In December, the Justice department asked the Supreme Court to rule on Trump's immunity claim on an expedited basis. The court sat on its hands. The case went to the Sixth Circuit, where a three-judge panel ruled unanimously against Donald Trump's claim of absolute immunity from criminal prosecution. That decision was widely regarded as well reasoned. Moreover, most legal observers regard Trump's claims as farfetched and certainly lacking any support from the Constitution or 235 years of American history.
The Supreme Court is within its lane in deciding to weigh in on this issue, but 4 votes would have been sufficient to take the case on appeal. At least 5 votes were required to grant a stay -- freezing all activity in Judge Chutkan's courtroom on Trump's January 6 indictment.
When the court received the appeal of the Sixth Circuit judgement, it waited two weeks to respond and scheduled oral arguments for late April. A decision is not expected before June, at the earliest.

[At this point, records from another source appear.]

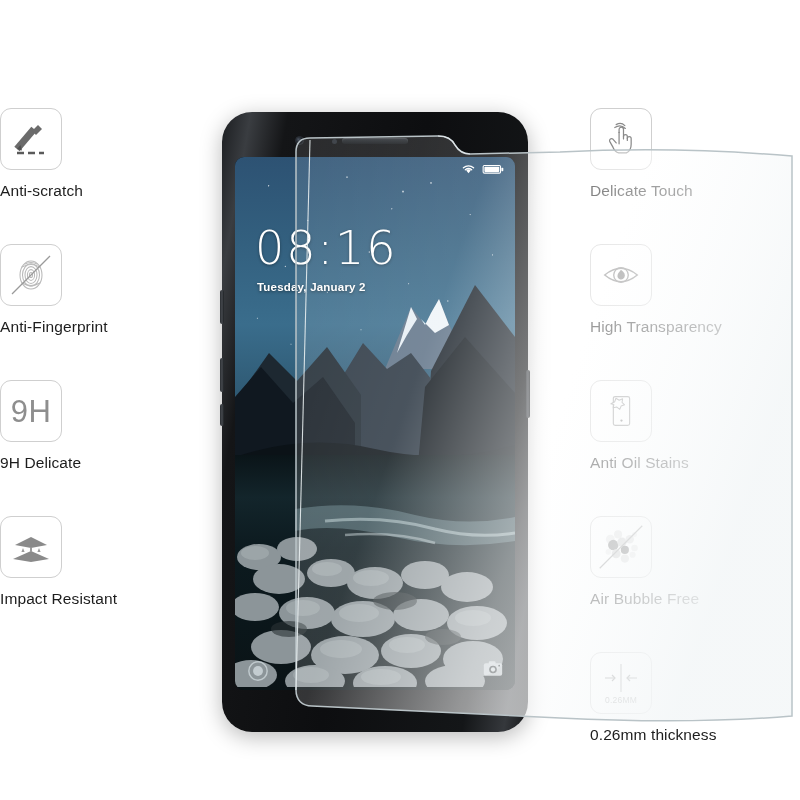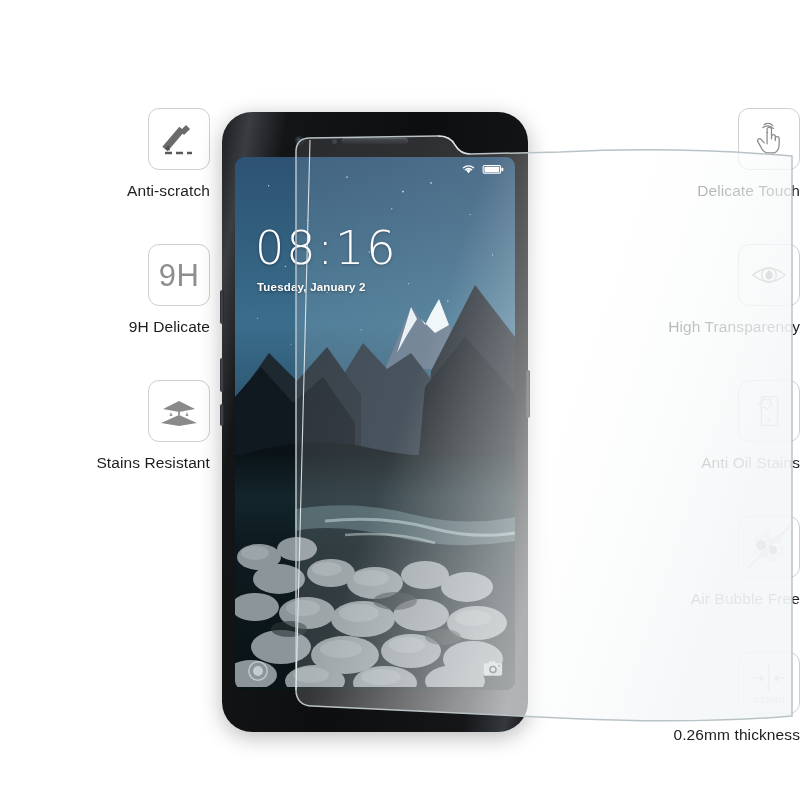--- a/index.html
+++ b/index.html
@@ -24,21 +24,21 @@
     display: flex;
     flex-direction: column;
   }
   #col-left  { left: 0px;   }
   #col-right { left: 590px; }
 
   .feature {
     height: 136px;
     display: flex;
     flex-direction: column;
-    align-items: flex-end;
+    align-items: flex-start;
     justify-content: flex-start;
   }
   .icon-box {
     width: 62px; height: 62px;
     border: 1.4px solid #cfcfcf;
     border-radius: 11px;
     background: #ffffff;
     display: flex;
     align-items: center;
     justify-content: center;
@@ -210,40 +210,58 @@
           <g stroke="#5a5a5a" stroke-width="2.6" stroke-linecap="butt">
             <line x1="9" y1="37" x2="16" y2="37"></line>
             <line x1="20" y1="37" x2="27" y2="37"></line>
             <line x1="31" y1="37" x2="36" y2="37"></line>
           </g>
         </svg>
       </div>
       <div class="feature-label">Anti-scratch</div>
     </div>
 
+    <div class="feature">
+      <div class="icon-box">
+        <svg width="48" height="48" viewBox="0 0 48 48">
+          <g fill="none" stroke="#b9b9b9" stroke-width="1.05" stroke-linecap="round">
+            <ellipse cx="24" cy="24" rx="11" ry="14"></ellipse>
+            <ellipse cx="24" cy="24" rx="8.5" ry="11.2"></ellipse>
+            <ellipse cx="24" cy="24" rx="6" ry="8.4"></ellipse>
+            <ellipse cx="24" cy="24" rx="3.6" ry="5.4"></ellipse>
+            <ellipse cx="24" cy="24" rx="1.6" ry="2.6"></ellipse>
+            <path d="M15 16 q9 -5 18 0"></path>
+            <path d="M15 32 q9 5 18 0"></path>
+            <path d="M18 13 q6 -3 12 0"></path>
+          </g>
+          <line x1="5" y1="43" x2="43" y2="5" stroke="#9a9a9a" stroke-width="1.2"></line>
+        </svg>
+      </div>
+      <div class="feature-label">Anti-Fingerprint</div>
+    </div>
 
 
     <div class="feature">
       <div class="icon-box">
         <span class="hardness-text">9H</span>
       </div>
       <div class="feature-label">9H Delicate</div>
     </div>
 
     <div class="feature">
       <div class="icon-box">
         <svg width="48" height="48" viewBox="0 0 48 48">
           <path d="M24 14 L40 22 L24 25 L8 22 Z" fill="#8a8a8a"></path>
           <path d="M24 28 L42 36 L24 39 L6 36 Z" fill="#8a8a8a"></path>
           <path d="M16 25 l1.6 4 -3.2 0 z" fill="#9b9b9b"></path>
           <path d="M32 25 l1.6 4 -3.2 0 z" fill="#9b9b9b"></path>
           <rect x="23" y="25" width="2" height="4" fill="#9b9b9b"></rect>
         </svg>
       </div>
-      <div class="feature-label">Stains Resistant</div>
+      <div class="feature-label">Impact Resistant</div>
     </div>
   </div>
 
   <div class="feature-col" id="col-right">
 
     <div class="feature">
       <div class="icon-box">
         <svg width="46" height="46" viewBox="0 0 48 48">
           <g fill="none" stroke="#8a8a8a" stroke-width="1.3" stroke-linecap="round" stroke-linejoin="round">
             <path d="M19 9 q5 -3 9 1"></path>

This timeline makes a trial this summer or late fall, before the November election, highly unlikely (though still possible, depending on the decision and a host of other factors).
Should we suspect that the Republican-appointed justices are deliberately acting so as to aid and abet the delaying strategy of their party's presidential candidate? What else are we to think?
The Roberts Court, circa 2024, is far and away the most partisan Supreme Court in my lifetime (1950-present). Republicans hated judicial activism during the heyday of the Warren Court, but -- hey -- he was a Republican. The court's controversial decisions, from Brown v. Board of Education to Reynolds v. Sims to Miranda v. Anderson, et al., were not decisions that boosted the agenda of one party over another. Though they may have been regarded as liberal, this was the era of a Democratic Party of the Solid South. Republicans had not yet adopted the Southern Strategy and abandoned civil rights. The decisions were not partisan.
Even as recently as Bush v. Gore, when the Rehnquist court stepped in to stop the State of Florida from counting ballots and decided the 2000 presidential election, giving it to George Bush, it was not yet considered a partisan court by most observers. This, even though it was dominated by Republican-appointed justices and a Republican majority. Red vs. Blue America was just becoming a thing. Al Gore didn't hesitate to endorse the court's ruling, which he considered legit.
Those days are past. The Trump/McConnell Court has been shown to be highly partisan. Even before the Trump justices were put into place, it had become clear to conscientious observers that harmony with the agenda of the Republican Party, not strict constructionism, textualism, or original intent, most often carried the day with the court. In the Roberts era, in many controversial decisions -- District of Columbia v. Heller, Citizens United, Shelby County v. Holder, among a slew of for instances -- the GOP agenda won 5-4, with Republicans in the majority in each case. A bit later, with a change in the justices in place, the winning rulings for the GOP often became 6-3.
By 2024, the Federalist Society; dark money campaigns; scripted talking points by Republican members of Congress, FNC, and lesser conservative media; billionaires providing the taste of an oligarch's lifestyle to selected justices; the McConnell maneuvers in the Senate; and the extinction of Republican-appointees who more than rarely strayed from the party line to vote against the GOP agenda -- all this has brought us a court that is indelibly Republican. Not conservative: Republican. We can see it every term in their decisions, as they roll back precedents and, looking backward at what they imagine as a more glorious American past, impose their views on all of us who share the country today.
These justices understand the context of Trump's appeals. They know the stakes riding on his bid to return to the White House. They're not stupid. They could have acted with some alacrity so he was more likely to face a criminal trial for his bid to overturn his loss in 2020 before he goes before the voters on November 5.
They chose to act otherwise. We have every reason to assume the worst of the Republican justices. They most assuredly do not deserve the benefit of the doubt.